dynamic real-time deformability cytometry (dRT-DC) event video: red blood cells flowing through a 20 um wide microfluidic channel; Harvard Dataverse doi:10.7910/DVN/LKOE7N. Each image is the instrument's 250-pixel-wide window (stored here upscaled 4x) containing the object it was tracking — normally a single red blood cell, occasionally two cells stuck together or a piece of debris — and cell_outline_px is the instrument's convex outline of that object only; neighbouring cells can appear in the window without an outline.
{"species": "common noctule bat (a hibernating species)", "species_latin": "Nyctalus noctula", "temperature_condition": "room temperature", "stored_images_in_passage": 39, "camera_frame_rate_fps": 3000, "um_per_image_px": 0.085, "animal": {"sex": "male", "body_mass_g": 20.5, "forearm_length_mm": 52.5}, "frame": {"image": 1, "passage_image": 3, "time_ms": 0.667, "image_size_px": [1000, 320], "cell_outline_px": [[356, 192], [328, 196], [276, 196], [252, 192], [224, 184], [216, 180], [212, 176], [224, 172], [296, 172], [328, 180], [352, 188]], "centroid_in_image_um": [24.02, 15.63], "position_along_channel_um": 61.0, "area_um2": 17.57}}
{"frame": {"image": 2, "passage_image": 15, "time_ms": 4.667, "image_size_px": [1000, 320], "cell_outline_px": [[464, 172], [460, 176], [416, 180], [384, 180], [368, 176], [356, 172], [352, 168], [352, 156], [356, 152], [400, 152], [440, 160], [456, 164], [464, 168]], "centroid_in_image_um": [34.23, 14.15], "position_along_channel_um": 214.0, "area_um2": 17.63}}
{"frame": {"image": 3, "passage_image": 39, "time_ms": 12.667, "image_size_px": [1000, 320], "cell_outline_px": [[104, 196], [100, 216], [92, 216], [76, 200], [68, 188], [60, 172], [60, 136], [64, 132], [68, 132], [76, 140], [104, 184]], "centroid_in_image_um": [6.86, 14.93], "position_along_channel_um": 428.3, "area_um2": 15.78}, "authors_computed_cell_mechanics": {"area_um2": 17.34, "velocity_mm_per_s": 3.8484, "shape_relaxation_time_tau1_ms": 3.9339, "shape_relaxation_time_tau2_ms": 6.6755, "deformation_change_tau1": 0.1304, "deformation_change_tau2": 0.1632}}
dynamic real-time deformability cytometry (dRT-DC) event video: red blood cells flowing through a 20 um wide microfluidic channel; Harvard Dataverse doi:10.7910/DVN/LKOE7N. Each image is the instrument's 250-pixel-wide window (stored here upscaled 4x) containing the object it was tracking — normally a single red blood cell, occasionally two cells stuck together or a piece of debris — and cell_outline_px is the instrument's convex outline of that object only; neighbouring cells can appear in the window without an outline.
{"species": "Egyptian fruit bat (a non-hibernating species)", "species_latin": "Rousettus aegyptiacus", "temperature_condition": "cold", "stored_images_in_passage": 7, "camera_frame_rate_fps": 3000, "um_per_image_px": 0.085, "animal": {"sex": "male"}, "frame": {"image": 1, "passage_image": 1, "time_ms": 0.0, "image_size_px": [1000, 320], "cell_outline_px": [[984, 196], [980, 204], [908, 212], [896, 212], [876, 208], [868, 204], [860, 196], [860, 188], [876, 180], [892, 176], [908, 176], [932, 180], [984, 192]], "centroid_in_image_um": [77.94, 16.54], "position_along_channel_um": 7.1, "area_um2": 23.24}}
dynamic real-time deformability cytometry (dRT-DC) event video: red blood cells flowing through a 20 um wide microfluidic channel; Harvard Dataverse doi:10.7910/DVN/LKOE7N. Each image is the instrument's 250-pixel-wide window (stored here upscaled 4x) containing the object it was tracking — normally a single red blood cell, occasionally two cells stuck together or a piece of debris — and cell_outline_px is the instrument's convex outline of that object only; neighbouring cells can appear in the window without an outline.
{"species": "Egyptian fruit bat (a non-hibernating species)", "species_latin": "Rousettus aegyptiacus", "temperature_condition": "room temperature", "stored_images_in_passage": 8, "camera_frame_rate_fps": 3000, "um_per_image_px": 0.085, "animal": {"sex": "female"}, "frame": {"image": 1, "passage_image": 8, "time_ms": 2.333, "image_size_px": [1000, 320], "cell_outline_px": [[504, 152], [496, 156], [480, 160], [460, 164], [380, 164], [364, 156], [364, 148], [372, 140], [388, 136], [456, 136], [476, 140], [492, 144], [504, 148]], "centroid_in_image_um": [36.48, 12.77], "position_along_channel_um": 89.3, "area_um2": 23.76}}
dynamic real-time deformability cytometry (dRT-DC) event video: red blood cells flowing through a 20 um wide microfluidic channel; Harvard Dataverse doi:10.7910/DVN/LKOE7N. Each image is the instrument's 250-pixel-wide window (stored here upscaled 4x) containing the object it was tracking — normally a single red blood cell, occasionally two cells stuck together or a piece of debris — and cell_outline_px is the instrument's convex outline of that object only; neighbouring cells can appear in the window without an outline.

::::

● Aim of the exercise: Make an exact copy of all the data.

● Correct response:
dynamic real-time deformability cytometry (dRT-DC) event video: red blood cells flowing through a 20 um wide microfluidic channel; Harvard Dataverse doi:10.7910/DVN/LKOE7N. Each image is the instrument's 250-pixel-wide window (stored here upscaled 4x) containing the object it was tracking — normally a single red blood cell, occasionally two cells stuck together or a piece of debris — and cell_outline_px is the instrument's convex outline of that object only; neighbouring cells can appear in the window without an outline.
{"species": "common noctule bat (a hibernating species)", "species_latin": "Nyctalus noctula", "temperature_condition": "room temperature", "stored_images_in_passage": 39, "camera_frame_rate_fps": 3000, "um_per_image_px": 0.085, "animal": {"sex": "male", "body_mass_g": 20.5, "forearm_length_mm": 52.5}, "frame": {"image": 1, "passage_image": 3, "time_ms": 0.667, "image_size_px": [1000, 320], "cell_outline_px": [[356, 192], [328, 196], [276, 196], [252, 192], [224, 184], [216, 180], [212, 176], [224, 172], [296, 172], [328, 180], [352, 188]], "centroid_in_image_um": [24.02, 15.63], "position_along_channel_um": 61.0, "area_um2": 17.57}}
{"frame": {"image": 2, "passage_image": 15, "time_ms": 4.667, "image_size_px": [1000, 320], "cell_outline_px": [[464, 172], [460, 176], [416, 180], [384, 180], [368, 176], [356, 172], [352, 168], [352, 156], [356, 152], [400, 152], [440, 160], [456, 164], [464, 168]], "centroid_in_image_um": [34.23, 14.15], "position_along_channel_um": 214.0, "area_um2": 17.63}}
{"frame": {"image": 3, "passage_image": 39, "time_ms": 12.667, "image_size_px": [1000, 320], "cell_outline_px": [[104, 196], [100, 216], [92, 216], [76, 200], [68, 188], [60, 172], [60, 136], [64, 132], [68, 132], [76, 140], [104, 184]], "centroid_in_image_um": [6.86, 14.93], "position_along_channel_um": 428.3, "area_um2": 15.78}, "authors_computed_cell_mechanics": {"area_um2": 17.34, "velocity_mm_per_s": 3.8484, "shape_relaxation_time_tau1_ms": 3.9339, "shape_relaxation_time_tau2_ms": 6.6755, "deformation_change_tau1": 0.1304, "deformation_change_tau2": 0.1632}}
dynamic real-time deformability cytometry (dRT-DC) event video: red blood cells flowing through a 20 um wide microfluidic channel; Harvard Dataverse doi:10.7910/DVN/LKOE7N. Each image is the instrument's 250-pixel-wide window (stored here upscaled 4x) containing the object it was tracking — normally a single red blood cell, occasionally two cells stuck together or a piece of debris — and cell_outline_px is the instrument's convex outline of that object only; neighbouring cells can appear in the window without an outline.
{"species": "Egyptian fruit bat (a non-hibernating species)", "species_latin": "Rousettus aegyptiacus", "temperature_condition": "cold", "stored_images_in_passage": 7, "camera_frame_rate_fps": 3000, "um_per_image_px": 0.085, "animal": {"sex": "male"}, "frame": {"image": 1, "passage_image": 1, "time_ms": 0.0, "image_size_px": [1000, 320], "cell_outline_px": [[984, 196], [980, 204], [908, 212], [896, 212], [876, 208], [868, 204], [860, 196], [860, 188], [876, 180], [892, 176], [908, 176], [932, 180], [984, 192]], "centroid_in_image_um": [77.94, 16.54], "position_along_channel_um": 7.1, "area_um2": 23.24}}
dynamic real-time deformability cytometry (dRT-DC) event video: red blood cells flowing through a 20 um wide microfluidic channel; Harvard Dataverse doi:10.7910/DVN/LKOE7N. Each image is the instrument's 250-pixel-wide window (stored here upscaled 4x) containing the object it was tracking — normally a single red blood cell, occasionally two cells stuck together or a piece of debris — and cell_outline_px is the instrument's convex outline of that object only; neighbouring cells can appear in the window without an outline.
{"species": "Egyptian fruit bat (a non-hibernating species)", "species_latin": "Rousettus aegyptiacus", "temperature_condition": "room temperature", "stored_images_in_passage": 8, "camera_frame_rate_fps": 3000, "um_per_image_px": 0.085, "animal": {"sex": "female"}, "frame": {"image": 1, "passage_image": 8, "time_ms": 2.333, "image_size_px": [1000, 320], "cell_outline_px": [[504, 152], [496, 156], [480, 160], [460, 164], [380, 164], [364, 156], [364, 148], [372, 140], [388, 136], [456, 136], [476, 140], [492, 144], [504, 148]], "centroid_in_image_um": [36.48, 12.77], "position_along_channel_um": 89.3, "area_um2": 23.76}}
dynamic real-time deformability cytometry (dRT-DC) event video: red blood cells flowing through a 20 um wide microfluidic channel; Harvard Dataverse doi:10.7910/DVN/LKOE7N. Each image is the instrument's 250-pixel-wide window (stored here upscaled 4x) containing the object it was tracking — normally a single red blood cell, occasionally two cells stuck together or a piece of debris — and cell_outline_px is the instrument's convex outline of that object only; neighbouring cells can appear in the window without an outline.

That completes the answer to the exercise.